One day last month, in the poorest part of a poor country, Dr. Michael LoGuidice saw an 8-day-old baby who would not wake up.
The mother did not know what to do. So the doctor undressed the overheated baby. He got fluids in the child's mouth. Finally, the young patient began to stir.
"He looked a lot better," said LoGuidice, medical director of Morton Plant North Bay Hospital's emergency room. "He was able to grab our hands."
Then the baby left, and in came another sick child: Working at a weekend medical clinic in Cite Soleil, the largest slum in Haiti, can mean an endless stream of suffering.
LoGuidice and two North Bay colleagues, ER physician Eric Liu and nurse Robin Patterson, volunteered last month at the Haiti Clinic, a free, once-a-month operation started last year by a group of doctors from Brevard and Indian River counties working with Haitian partners.
In two days, the North Bay team, which paid its own way to Haiti, treated nearly 500 people.
The trio recently spoke with the Pasco Times about the poverty they saw and some surprising observations they made. What follows is an edited transcript.

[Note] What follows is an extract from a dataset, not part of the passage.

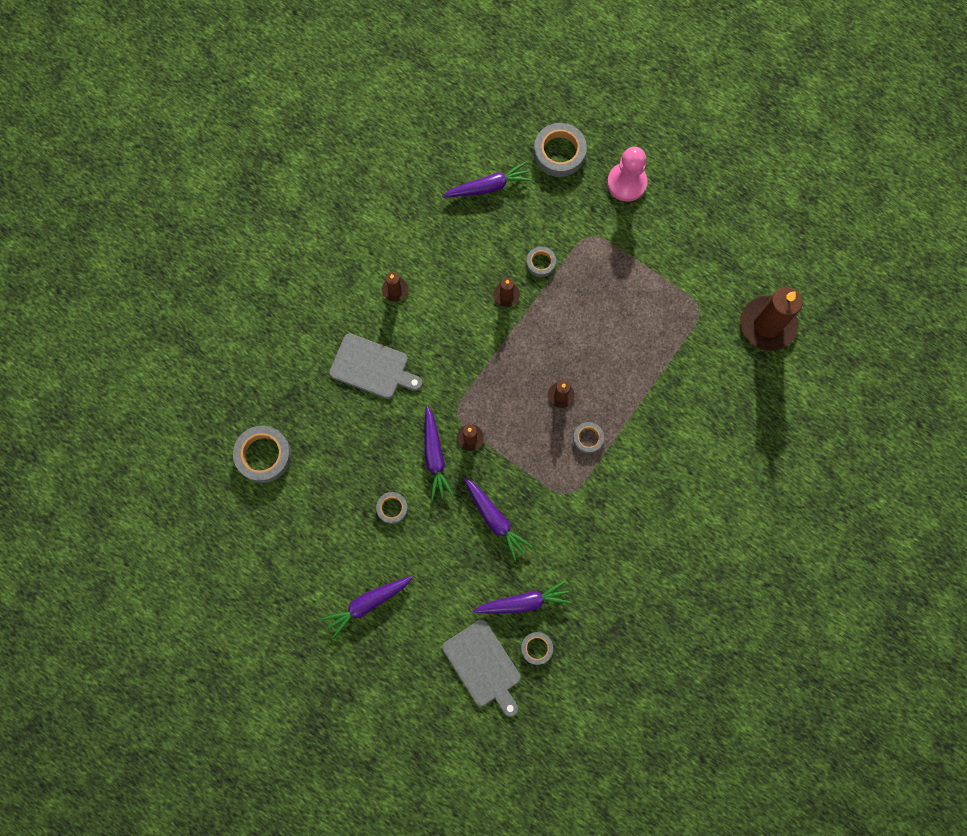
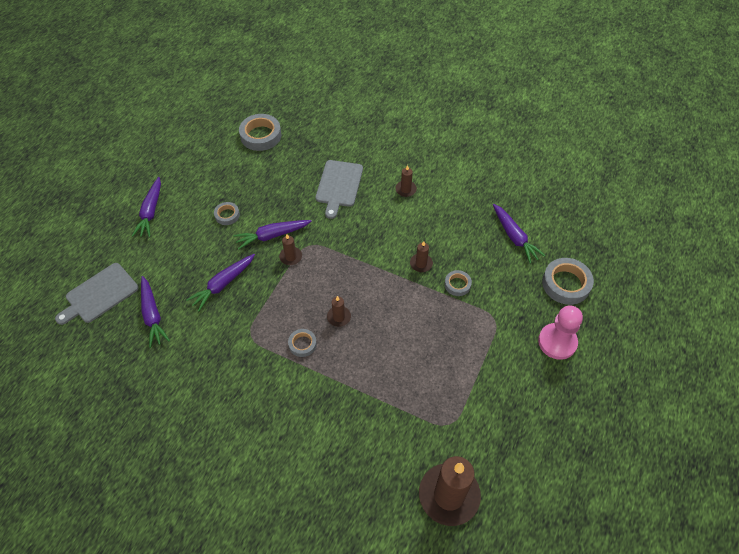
camera: 80 degrees right, 20 degrees down
(367, 604) = (151, 212): purple carrot -> purple carrot turned 135 degrees counterclockwise
(536, 648) = (112, 331): grey tape -> none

Where was the clinic held?
Liu: It was held at a three-story school.
Patterson: We use the term "school" loosely. It was like two rooms on each floor. It was nothing like a school.

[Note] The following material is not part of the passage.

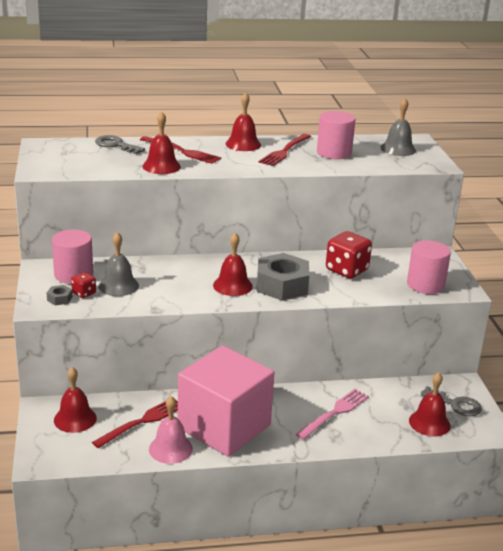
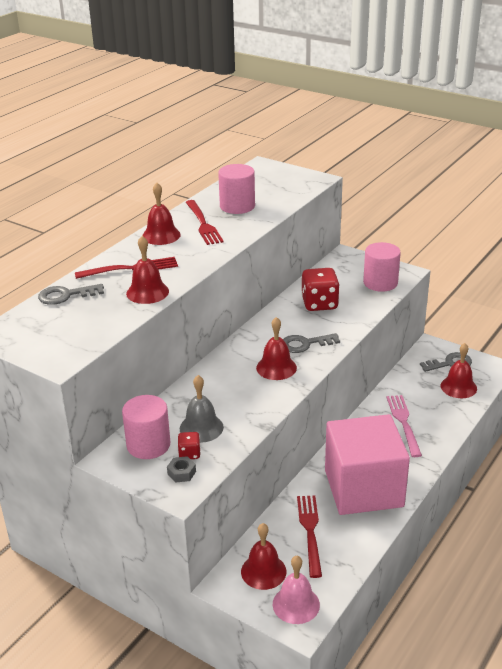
camera: 45 degrees left, 5 degrees up
(170, 449) = (362, 533): pink bell -> pink bell (296, 604)
(282, 285) = (305, 344): grey nut -> grey key
(398, 149) = (268, 179): grey bell -> none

LoGuidice: The kids sat on little bleachers. They didn't even have their own desks.
Now the people who came in, what were you treating them for?
How do they get worms?
Patterson: The children are so poor they're eating dirt.
LoGuidice: We also saw a lot of malnourishment, dehydration. The lifespan of an average person in Haiti is about 50. I saw about six or seven people who were over 50. How about you?

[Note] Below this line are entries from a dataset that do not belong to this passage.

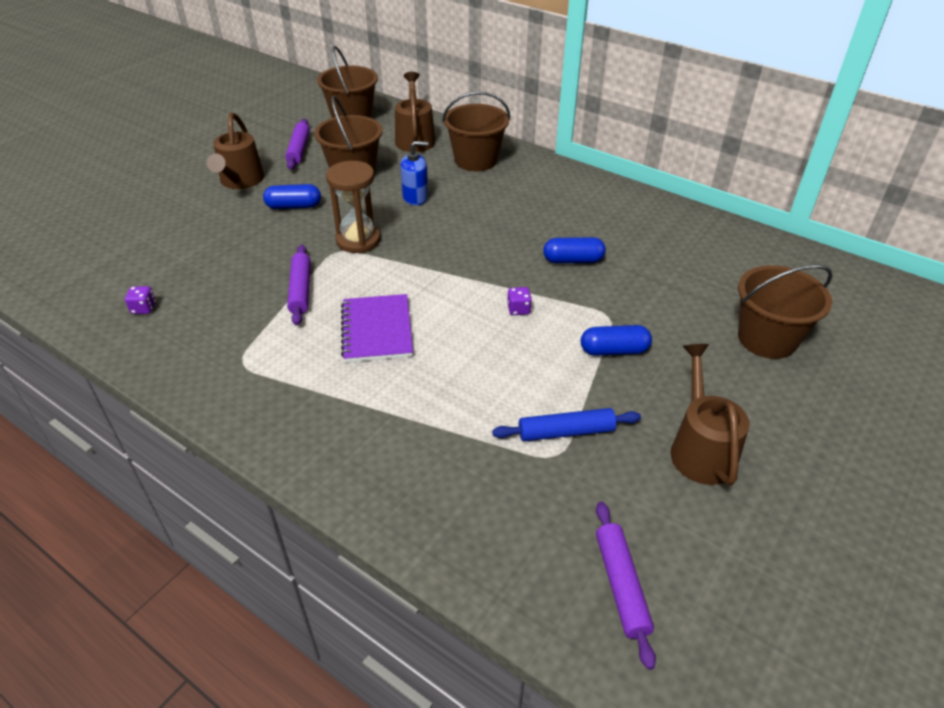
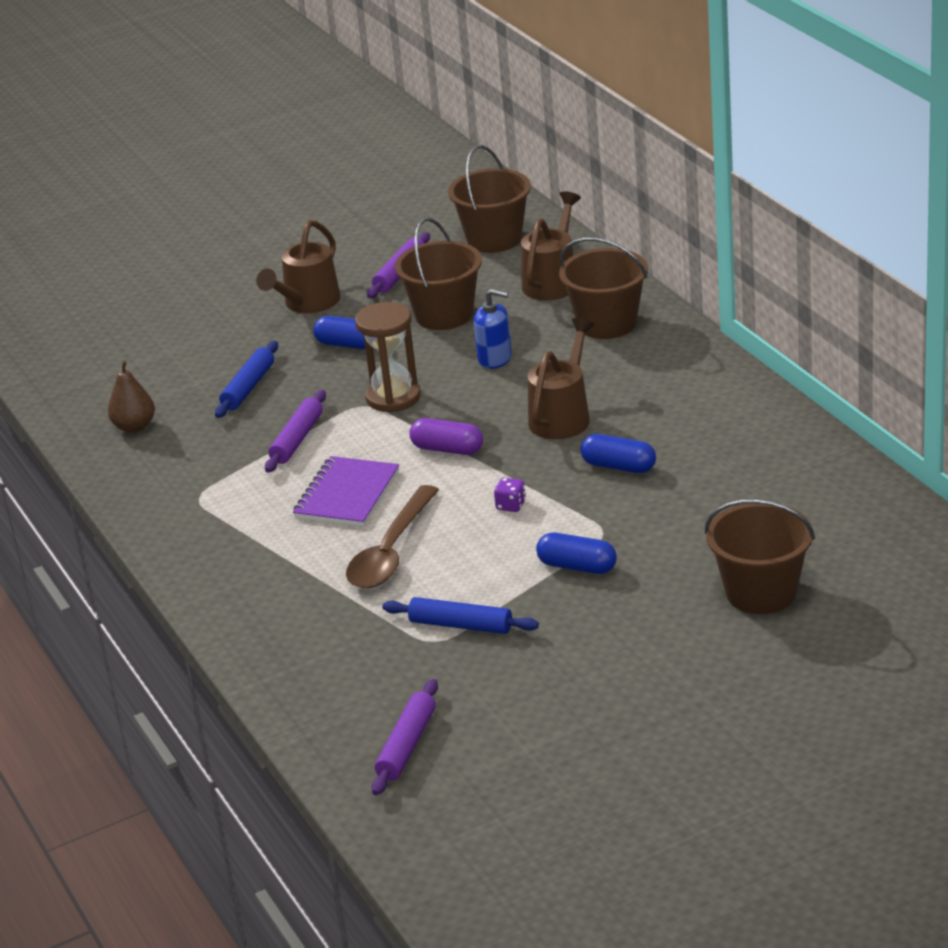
camera: 30 degrees right, 10 degrees down
(143, 308) = (134, 427): purple dice -> brown pear
(230, 254) = (248, 387): none -> blue rolling pin
(432, 273) = (447, 449): none -> purple capsule
(451, 374) = (391, 551): none -> brown spoon
(700, 448) = (581, 668): brown watering can -> brown watering can (563, 416)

Liu: That's about right. But all they had was arthritis. Because if you survive that long without medicines, you're pretty strong.
LoGuidice: We did see some kids who were orphaned; their moms and dads died in the violence a few years ago. We saw an 11-year-old who was taking care of her 8-year-old brother and her 3-year-old brother.
They live alone?
LoGuidice: Yes, they live alone in a little crevice. They have an aunt who lives not that far away.
So you're treating somebody that you're not going to see again. What was that like? You don't know how what you're doing is going to work out for them.
LoGuidice: After the first couple of patients, I thought: We've got to come back. I was like "Oh, my God, these kids really need help." This is nothing like working here in New Port Richey.
You like to help people here, too, but there are certain people of a McDonald's mindset: "I want it fast, I want it now, you took too long, you didn't smile enough."
In Haiti, you're taking care of people who didn't have any money but they were nice. What's amazing to me is that even (though) these people were homeless and had no running water, they were all clean.
Liu: They were wearing their Sunday best.
LoGuidice: Their oral hygiene was impeccable.
Really? How did they manage that?
Patterson: You did see people selling toothpaste, these guys going down the street with little carts of toothpaste.
LoGuidice: They had a lot of pride in their appearance, and they were appreciative too.
Do you think this is going to affect your view of what you do here?
Liu: Working in the ER, it's easy to get quite jaded. … Down there, we saw quite a few people who said, "I've got a headache," or, "My leg hurts when I walk up a hill." We'd say, "Well, here, take a Tylenol."
Patterson: And they were so grateful to get Tylenol.
Liu: Here it's, "No, Tylenol doesn't work. I need Percocet."